### Requirement
Find "TABLE 3 | MRI-derived" in the listing below, then set down only that line and each later line, unchanged, leaving out pictures.

### Provided data
==============================

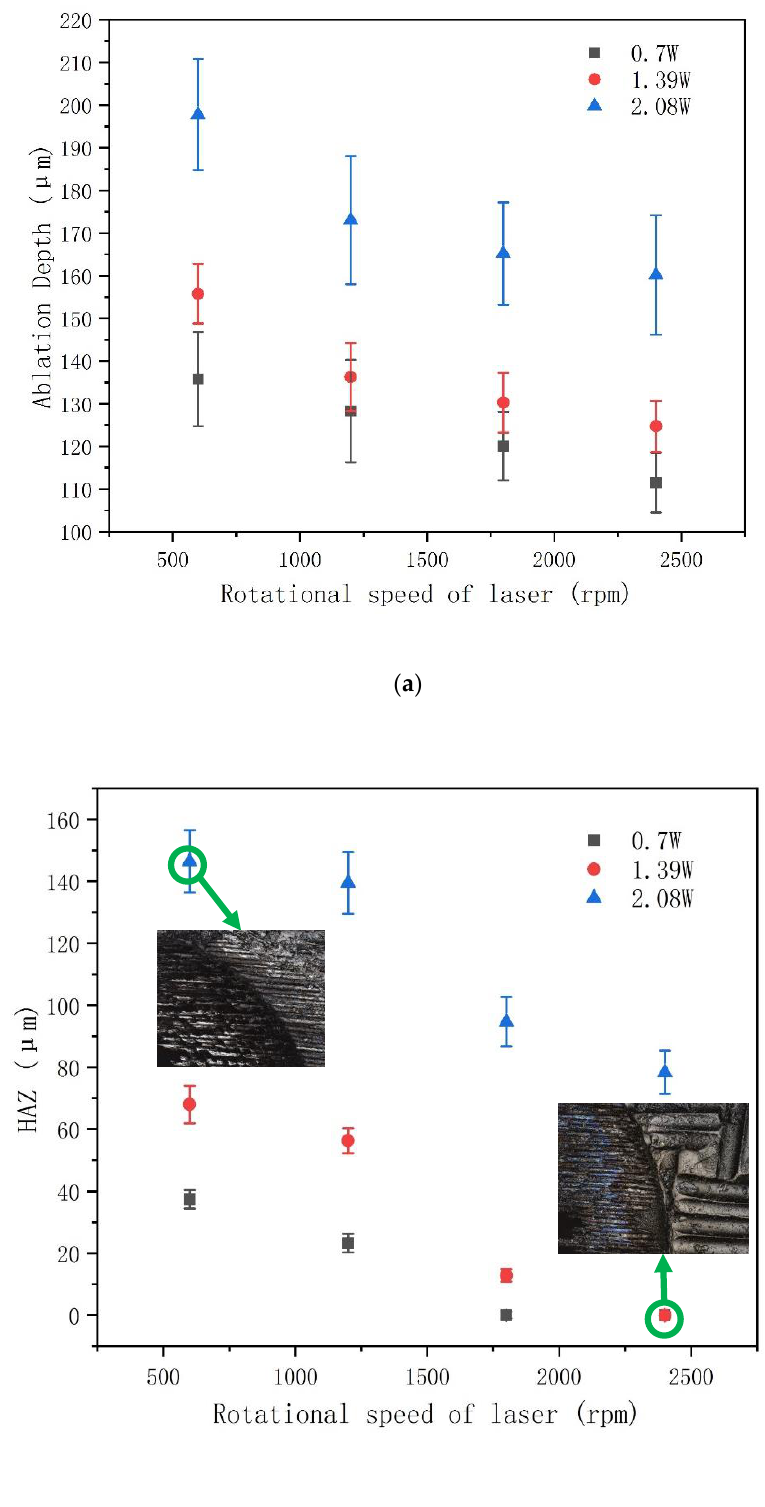
Figure 4. Effect of power/rotational speed on ( a ) ablation depth and ( b ) HAZ using spiral laser drilling. Repetition rate: 50 KHz; powers: 0.7 W, 1.39 W, and 2.08 W; number of passes: 25 passes; diameter: φ 67 8 um; rotational speed of laser: 600 rpm, 1200 rpm, 1800 rpm, 2400 rpm.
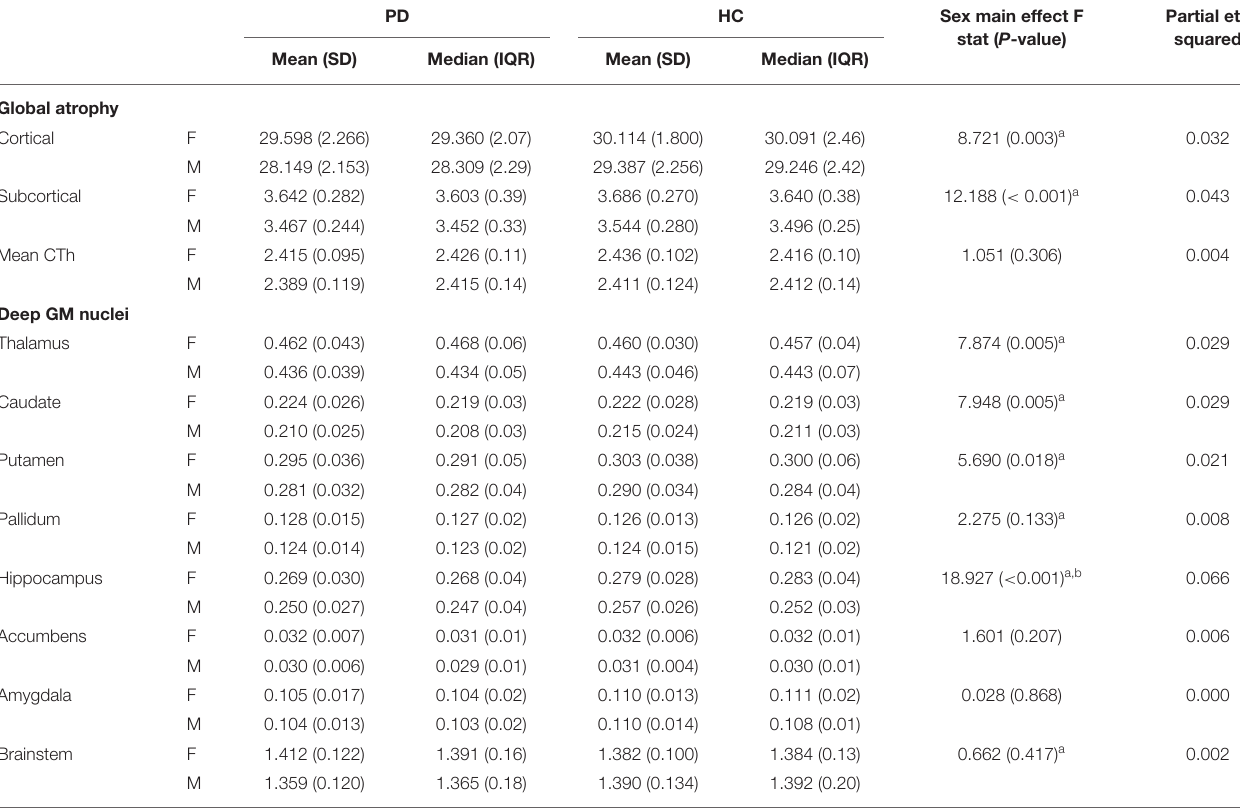
TABLE 3 | MRI-derived measures of between sex comparisons of PD and HC females and males. PD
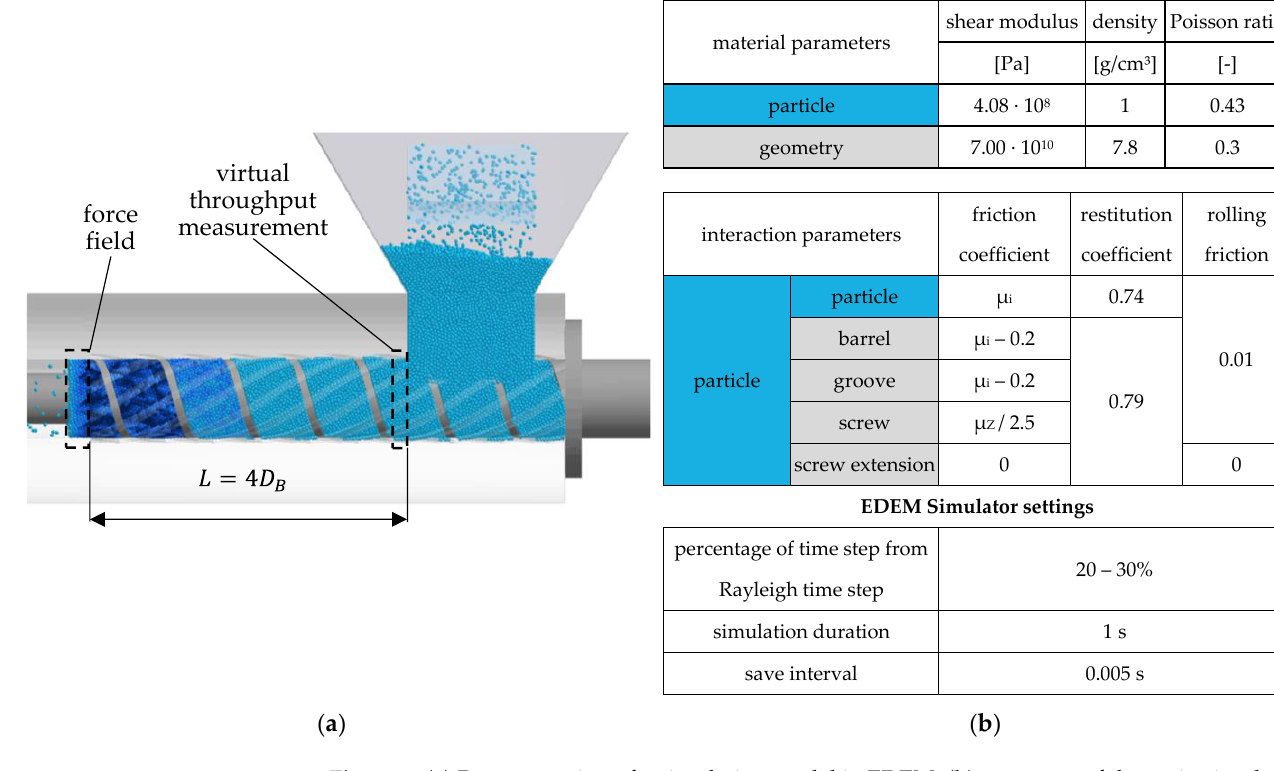
Figure 5. ( a ) Representation of a simulation model in EDEM; ( b ) summary of the main simulation settings in EDEM.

==============================

### Solution
TABLE 3 | MRI-derived measures of between sex comparisons of PD and HC females and males. PD
Figure 5. ( a ) Representation of a simulation model in EDEM; ( b ) summary of the main simulation settings in EDEM.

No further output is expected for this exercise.